*** SUPPLIED INFORMATION Section Begins ***
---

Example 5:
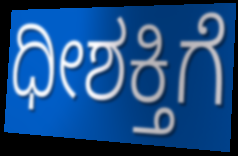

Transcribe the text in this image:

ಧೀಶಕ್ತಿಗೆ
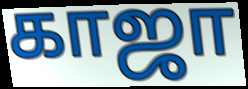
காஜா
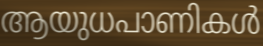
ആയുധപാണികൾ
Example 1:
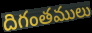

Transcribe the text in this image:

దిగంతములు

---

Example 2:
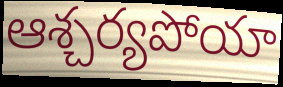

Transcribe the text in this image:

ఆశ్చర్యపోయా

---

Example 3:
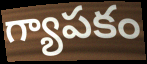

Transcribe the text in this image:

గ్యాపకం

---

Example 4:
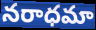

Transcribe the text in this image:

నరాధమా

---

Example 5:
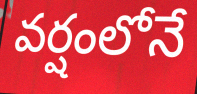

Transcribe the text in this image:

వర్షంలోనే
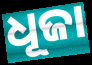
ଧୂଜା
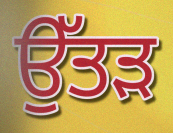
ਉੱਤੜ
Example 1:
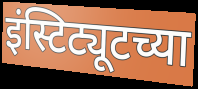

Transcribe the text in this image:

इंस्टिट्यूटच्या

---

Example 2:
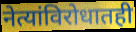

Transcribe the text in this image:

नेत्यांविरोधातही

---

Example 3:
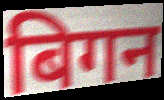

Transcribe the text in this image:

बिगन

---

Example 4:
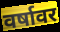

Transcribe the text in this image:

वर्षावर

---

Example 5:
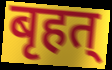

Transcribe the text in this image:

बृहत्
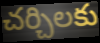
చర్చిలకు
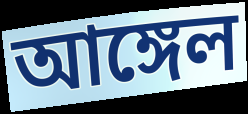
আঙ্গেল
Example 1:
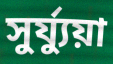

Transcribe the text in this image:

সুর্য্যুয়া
*** SUPPLIED INFORMATION Section Ends ***
§ WHAT THE TASK ASKS
If pictures appear among the records, do not carry them over; retype the rest exactly.

§ SOLUTION FOR THIS TASK
---

Example 5:

Transcribe the text in this image:

ಧೀಶಕ್ತಿಗೆ
காஜா
ആയുധപാണികൾ
Example 1:

Transcribe the text in this image:

దిగంతములు

---

Example 2:

Transcribe the text in this image:

ఆశ్చర్యపోయా

---

Example 3:

Transcribe the text in this image:

గ్యాపకం

---

Example 4:

Transcribe the text in this image:

నరాధమా

---

Example 5:

Transcribe the text in this image:

వర్షంలోనే
ଧୂଜା
ਉੱਤੜ
Example 1:

Transcribe the text in this image:

इंस्टिट्यूटच्या

---

Example 2:

Transcribe the text in this image:

नेत्यांविरोधातही

---

Example 3:

Transcribe the text in this image:

बिगन

---

Example 4:

Transcribe the text in this image:

वर्षावर

---

Example 5:

Transcribe the text in this image:

बृहत्
చర్చిలకు
আঙ্গেল
Example 1:

Transcribe the text in this image:

সুর্য্যুয়া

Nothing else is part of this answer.